#### PROVIDED PASSAGE
= Beginning of Section =

Skip to content

Browser Domain

The Browser domain is the backbone of Pydoll's zero-webdriver architecture. This component provides a direct interface to browser instances through the Chrome DevTools Protocol (CDP), eliminating the need for traditional webdrivers while delivering superior performance and reliability.

graph LR
    A[Pydoll API] --> B[Browser Domain]
    B <--> C[Chrome DevTools Protocol]
    C <--> D[Browser Process]

    subgraph "Internal Components"
        B --> E[Connection Handler]
        B --> F[Process Manager]
        B --> G[Options Manager]
        B --> H[Proxy Manager]
    end

Technical Architecture

At its core, the Browser domain is implemented as an abstract base class (Browser) that establishes the fundamental contract for all browser implementations. Specific browser classes like Chrome and Edge extend this base class to provide browser-specific behavior while sharing the common architecture.

# Abstract base class (simplified)
class Browser(ABC):
    def __init__(self, options=None, connection_port=None, browser_type=None):
        # Initialize components
        # ...

    @abstractmethod
    def _get_default_binary_location(self) -> str:
        """Must be implemented by subclasses"""
        pass

    async def start(self):
        # Start browser process
        # Establish CDP connection
        # Configure initial state
        # ...

# Implementation for Chrome
class Chrome(Browser):
    def _get_default_binary_location(self) -> str:
        # Return path to Chrome binary
        # ...

The abstraction allows Pydoll to support multiple browsers through a unified interface, with each implementation handling browser-specific details such as executable discovery, command-line arguments, and protocol variations.

Core Usage Patterns

The Browser domain follows a consistent pattern for initialization, page management, and cleanup:

import asyncio
from pydoll.browser.chrome import Chrome

async def simple_browser_example():
    # Create and start a browser instance
    browser = Chrome()
    await browser.start()

    try:
        # Get a page and navigate to a URL
        page = await browser.get_page()
        await page.go_to("https://example.com")

        # Perform operations with the page
        title = await page.execute_script("return document.title")

= End of Section =

#### COMPLETE THE FOLLOWING
A - In the Browser domain page, which specific browser classes extend the abstract base class?
B - From the Browser domain page, reproduce the passage starting at "At its core, the" and ending at "base class (simplified)".

#### Collected data entries
= Beginning of Section =

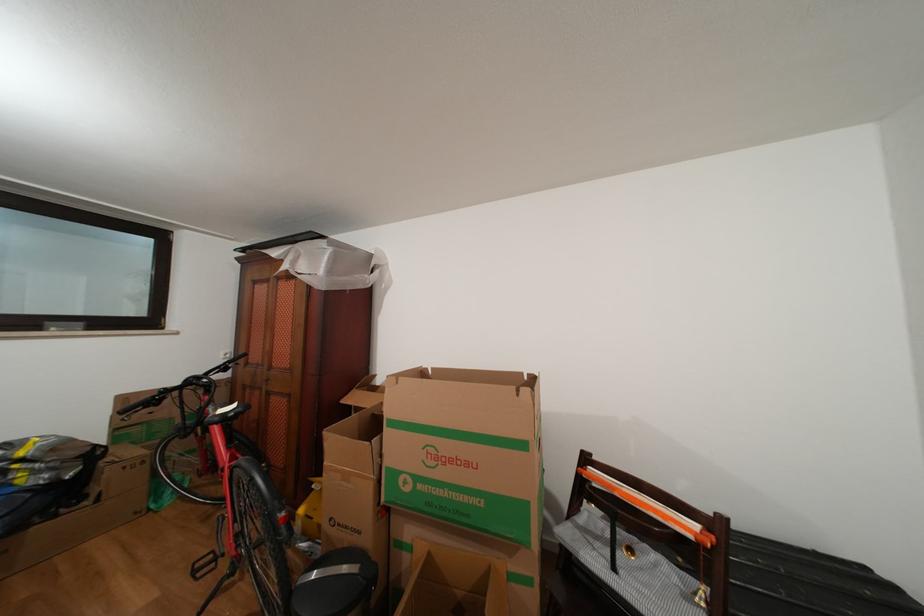
Find where to pull the dark window handle. Please return your answer as a coordinate pair (x, y).

(63, 328)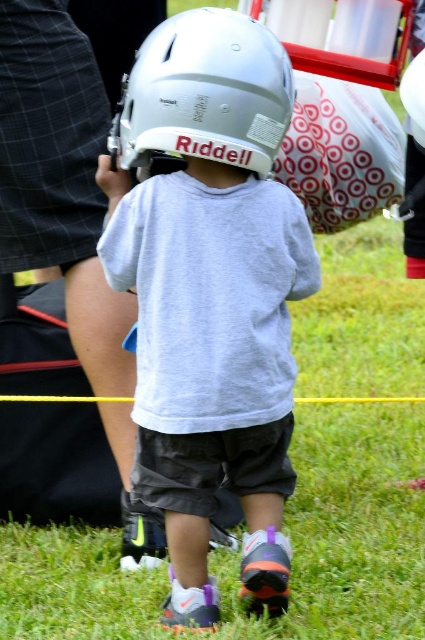
Question: Is matte gray helmet at center smaller than white matte football helmet at center?

Choices:
 (A) yes
 (B) no

Answer: (B)

Question: Which of the following is the closest to the observer?

Choices:
 (A) matte gray helmet at center
 (B) white matte football helmet at center

Answer: (B)

Question: Can you confirm if matte gray helmet at center is bigger than white matte football helmet at center?

Choices:
 (A) yes
 (B) no

Answer: (A)

Question: Which of the following is the farthest from the observer?

Choices:
 (A) matte gray helmet at center
 (B) white matte football helmet at center

Answer: (A)

Question: Does matte gray helmet at center come behind white matte football helmet at center?

Choices:
 (A) yes
 (B) no

Answer: (A)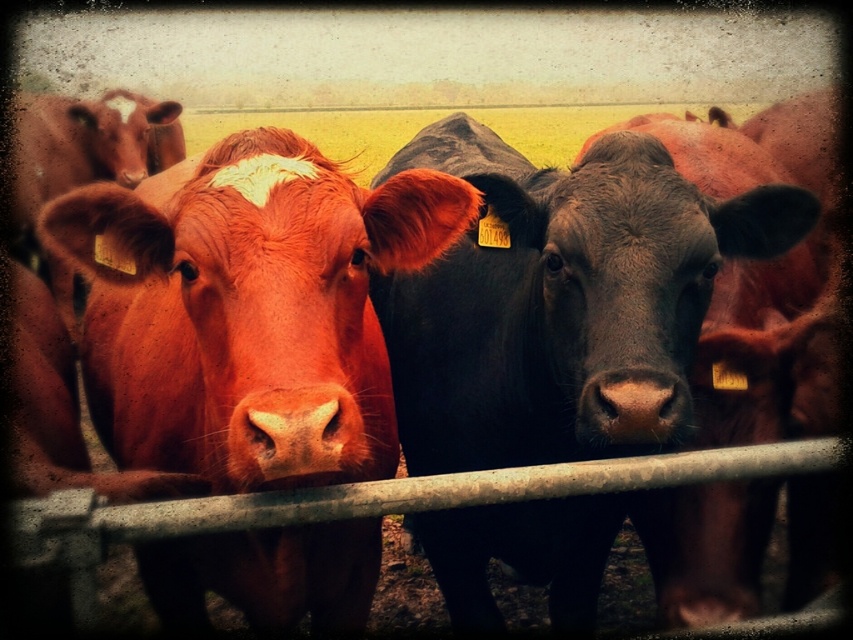
You are a farmer standing at the fence where the cows are. You notice two points marked on the ground near the cows. The first point is at coordinate point (244, 544) and the second point is at coordinate point (244, 468). If you want to place a new feeding station between these two points, which point should you start digging closer to so that the station is closer to the cow on the right?

Since point (244, 544) is behind point (244, 468), you should start digging closer to point (244, 468) to place the feeding station closer to the cow on the right.

You are a farmer checking the cows in your field. You notice the matte orange cow at center and the brown matte nose at center. Which one is more to the left?

The matte orange cow at center is more to the left because it is positioned on the left side of the brown matte nose at center.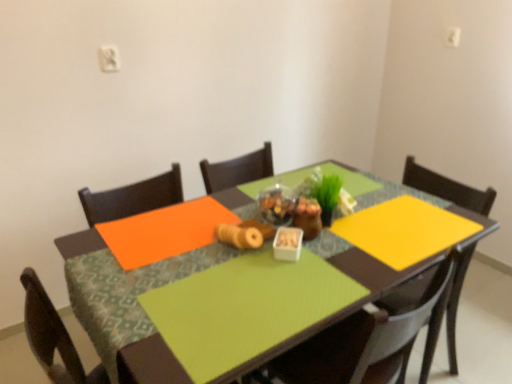
Question: Considering their positions, is matte brown chair at center located in front of or behind green fabric table at center?

Choices:
 (A) behind
 (B) front

Answer: (A)

Question: From the image's perspective, is matte brown chair at center located above or below green fabric table at center?

Choices:
 (A) below
 (B) above

Answer: (A)

Question: Considering the real-world distances, which object is farthest from the green fabric table at center?

Choices:
 (A) white matte container at center
 (B) matte brown chair at center
 (C) green matte plant at center

Answer: (C)

Question: Which object is positioned closest to the matte brown chair at center?

Choices:
 (A) white matte container at center
 (B) green matte plant at center
 (C) green fabric table at center

Answer: (C)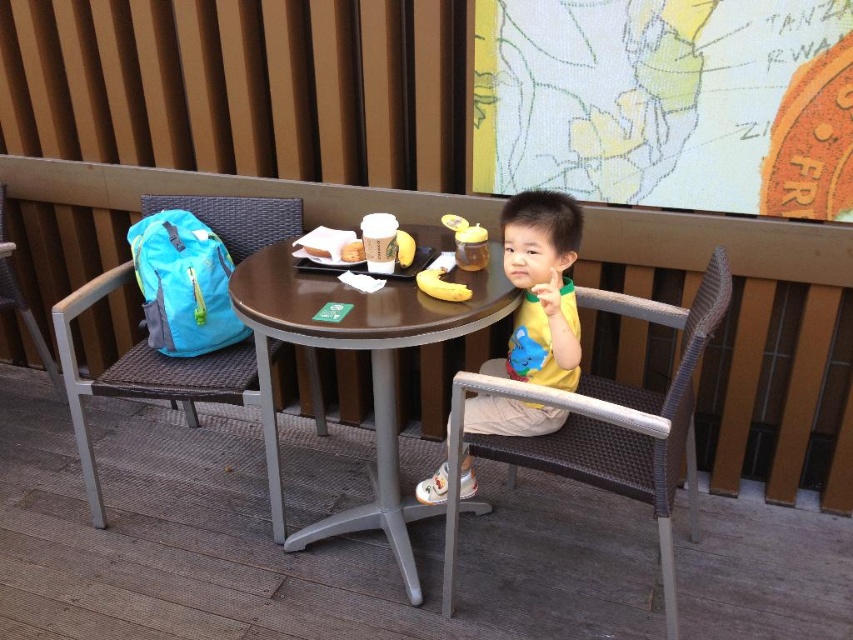
You are a parent trying to pack snacks for your child. The blue fabric backpack at left has a height of 30 cm. The yellow matte banana at center is 15 cm tall. Can the banana fit vertically inside the backpack?

The blue fabric backpack at left is taller than the yellow matte banana at center, so yes, the banana can fit vertically inside the backpack since its height is 15 cm, which is less than the backpacks 30 cm height.

You are a photographer setting up a shot of the brown woven chair at center and the yellow matte shirt at center. Which object should you focus on first if you want to capture both in the frame without adjusting your camera angle?

The brown woven chair at center is wider than the yellow matte shirt at center, so you should focus on the brown woven chair at center first to ensure it fits within the frame.

You are a customer at the outdoor seating area and want to place your phone on the table. The blue fabric backpack at left and the yellow matte banana at center are already on the table. Where should you place your phone so it doesn not fall off the table?

Place the phone near the edge opposite to the blue fabric backpack at left and yellow matte banana at center to ensure stability.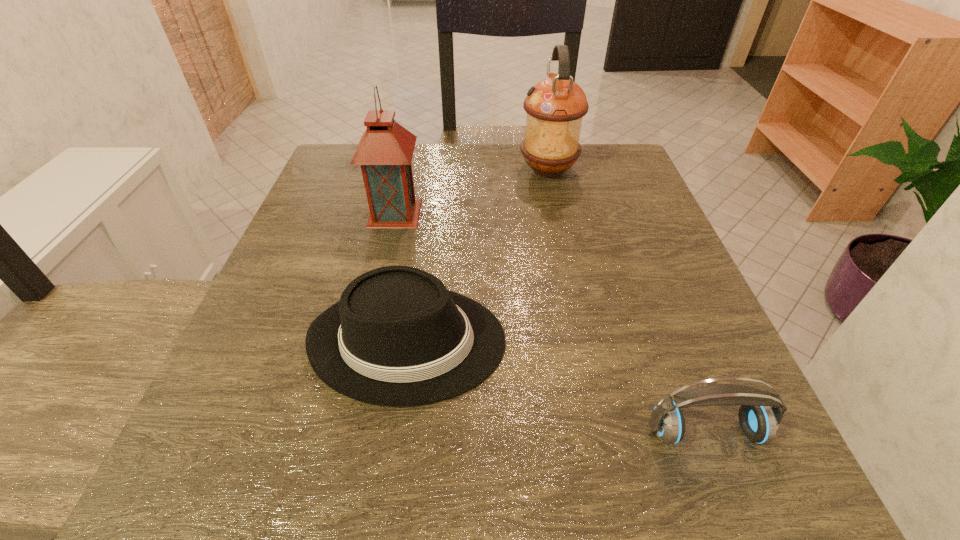
Find the location of a particular element. This screenshot has height=540, width=960. oil lamp is located at coordinates 555,106.

You are a GUI agent. You are given a task and a screenshot of the screen. Output one action in this format:
    pyautogui.click(x=<x>, y=<y>)
    Task: Click on the lantern
    This screenshot has width=960, height=540.
    Given the screenshot: What is the action you would take?
    pyautogui.click(x=385, y=151)

Find the location of a particular element. Image resolution: width=960 pixels, height=540 pixels. fedora is located at coordinates (397, 337).

Find the location of a particular element. Image resolution: width=960 pixels, height=540 pixels. the nearest object is located at coordinates [x=759, y=422].

This screenshot has height=540, width=960. Identify the location of free region located on the front of the oil lamp. (572, 284).

The width and height of the screenshot is (960, 540). I want to click on free space located 0.240m on the back of the lantern, so click(411, 147).

The width and height of the screenshot is (960, 540). I want to click on vacant space situated 0.270m on the front-facing side of the second nearest object, so click(676, 341).

Find the location of a particular element. This screenshot has height=540, width=960. object located at the far edge is located at coordinates (555, 106).

Image resolution: width=960 pixels, height=540 pixels. Find the location of `object present at the near edge`. object present at the near edge is located at coordinates (759, 422).

Find the location of a particular element. lantern located at the left edge is located at coordinates (385, 151).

= End of Section =

#### ACTIVITY ANSWERS
A - Chrome and Edge.

B -
At its core, the Browser domain is implemented as an abstract base class (Browser) that establishes the fundamental contract for all browser implementations. Specific browser classes like Chrome and Edge extend this base class to provide browser-specific behavior while sharing the common architecture.

# Abstract base class (simplified)